Yesterday, we wrote about Mahindra & Mahindra (M&M), Tata Motors, Toyota Kirloskar and Mercedes-Benz filing petitions in the Supreme Court seeking a review of the ban on diesel vehicles above 2,000cc.
However, Supreme Court has refused to lift the ban citing various reasons. Reportedly, the key reasons cited by the court were, one the pollution levels in the city have gone down by 30% following several steps. The steps taken to curtail pollution were diversion of commercial vehicle outside Delhi, higher environmental cess on outside vehicles entering the city, odd-even vehicles rule on alternate days and banning of sale of diesel vehicles above 2,000cc.

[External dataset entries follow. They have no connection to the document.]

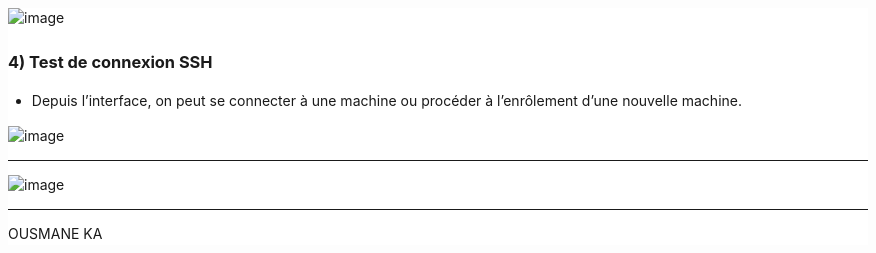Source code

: 
<img width="901" height="777" alt="image" src="https://github.com/user-attachments/assets/7885d00c-f251-4b3d-be6f-804ba83cd492" />


### **4) Test de connexion SSH**

* Depuis l’interface, on peut se connecter à une machine ou procéder à l’enrôlement d’une nouvelle machine.

<img width="1326" height="391" alt="image" src="https://github.com/user-attachments/assets/431597f2-8435-41b8-adc3-ebfbf3ec428e" />

---

<img width="1116" height="258" alt="image" src="https://github.com/user-attachments/assets/1d5ab6f1-e5f3-441e-8f3f-5dd81a56f5fa" />



---
OUSMANE KA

The auto majors contested that the diesel engines above 2,000cc contributed to less than 0.2% of the pollution in the city. However, Chief Justice of India Mr Thakur stated that the Supreme Court is thinking of expanding this order to vehicles under 2000cc. Further, court also persuaded Delhi Government to phase out old government diesel vehicles. To add to this, court also asked government to consider switching from BS IV fuel to BS VI by 2020. BS VI fuel emits less pollution as compared to BS IV. Further, court has ordered the government to increase its fleet of buses, metro trains and luxury AC buses.
As per an article in leading financial daily, telecom companies might be forced to increase voice and data tariffs in order to compensate for the Telecom Regulatory Authority of India (TRAI) policy on call drop outs. TRAI has passed an order that telecom companies will have to recompense for the call drops faced by the customers. Consequently, telecom operators will have to pay customers Re 1 for each call that gets dropped from their end from 1 January 2016. However, compensation was capped at Rs 3 per day per subscriber. Telcos stated that the call drop levy may lead to an additional burden of around Rs 540 billion on their books annually.
Already burdened with significant investments in the 3G and 4G spectrums, telecos will not be able to bear the additional cost of call drops and will have to pass on the same to the consumer.